The desire of Belarusan government to keep to the free exchange rate in 2013 is quite realistic and is unlikely to meet any confrontation from the President of the country.
This opinion was expressed by the economist Siarhei Chaly to the EuroBelarus Information Service.
He pointed out that Aliaksandr Lukashenka, the President of the country, during one of his latest reports on exchange market provided by the governor of National Bank Nadezhda Ermakova “stated that floating rate of exchange is almost the thing we promised to people and thus had to be observed.” “It means that market exchange rate formation mechanism is understood by the authorities as some political policy and not like a technocratic moment. So it is unlikely that they will abandon it”, –noted the expert.
He emphasized that ruble market rate recession is “absolutely counterproductive”, as it is almost the only tool with the help of which the fight against last economic decline came to be successful.“The more so because the floating rate is a market way to provide the solution of the preservation of gold and foreign currency reserves problem”, - pointed out the interlocutor.
Of course, the implementation of a tough monetary and credit policy will not let the authorities “organize political handout of prizes in the form of pre-election pay rises and so on.” “Because even that slight growth we witnessed this year has put the pressure on the exchange market.

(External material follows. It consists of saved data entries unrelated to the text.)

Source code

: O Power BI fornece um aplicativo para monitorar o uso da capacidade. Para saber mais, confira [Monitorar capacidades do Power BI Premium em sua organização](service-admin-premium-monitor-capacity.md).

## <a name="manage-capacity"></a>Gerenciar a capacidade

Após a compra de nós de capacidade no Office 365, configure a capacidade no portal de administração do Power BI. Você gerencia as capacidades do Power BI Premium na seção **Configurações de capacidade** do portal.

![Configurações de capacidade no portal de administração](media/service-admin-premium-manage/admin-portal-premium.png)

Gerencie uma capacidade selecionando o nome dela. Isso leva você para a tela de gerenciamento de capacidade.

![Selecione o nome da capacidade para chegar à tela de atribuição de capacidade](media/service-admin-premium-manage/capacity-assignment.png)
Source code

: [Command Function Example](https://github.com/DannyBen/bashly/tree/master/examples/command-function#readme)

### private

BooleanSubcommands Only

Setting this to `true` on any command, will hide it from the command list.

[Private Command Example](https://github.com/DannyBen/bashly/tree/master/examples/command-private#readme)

It was seen in September-October of this year”, - noted Siarhei Chaly.
According to him, it is the negative experience of the last two months when the authorities had to extinguish the currency panic that will help to refrain from a thoughtless pay rise.
Besides, the promised level of 500 dollars is almost achieved, and according to the words of Aliaksandr Lukashenka this is the last number after which the authorities will not raise wages forcefully.
Siarhei Chaly believes that it was the very September-October negative experience that compelled the authorities to seriously consider export as one of top-priority indices. Let us recall that according to the decree of the Council of Ministers a special Council on export development was established.
“Such attention to export is a reaction on tense situation that appeared on the monetary and exchange markets during the last 2 months, when rate of interest has risen sharply and speculative games against the ruble have started”,-said the interlocutor of EuroBelarus.
According to him the main concern was not so much the export itself as the income of currency to the country. This is proved by the President’s call to return the currency earnings into the country. “Obviously there were some negative trends to create currency speculative positions reckoning its potential growth with regard to the Belarusan ruble,” - Siarhei Chaly assumes.
However, he doesn’t believe in veracity of the authorities’ forecast when it comes to the increase of exports next year.“Because the forecasts of all of the expert institutes (International Monetary Fund, the North Bank, Ministry of economic development and trade of the Russian Federation) show that our main foreign economic contractors will be growing by 3,5-4% at best next year. And sure, there is no chance for the expected 15% of the increase of exports to emerge. And it is clear that there will be no economic growth in 15%; it will be of about 3 times as low,”- reckons the economist.
He notes that the only way to stimulate external demand is an artificial constraint of the domestic one. And it was asserted by our economic authorities more than once. This is proved by the last year experience, when steep downfall of the purchasing power led to the 65% rise in export production.
“Notably it means that the task of export rise contradicts the task of improvement of well-being. Thus, as soon as well-being goes beyond a certain level, import demand starts to rise and this in its turn leads to foreign trade statistics let-down”, - outlined the EuroBelarus interlocutor.
According to Siarhei Chaly, the year 2013 and 2012will be very much alike. The overall picture will look approximately like this: stagnation at the level of 2,5-3% of economic growth, nearly even growth in exports and current account deficit in 2-3 million dollars. “And this hole just won’t be covered by any administrative or market measures”, - Siarhei Chaly pointed out.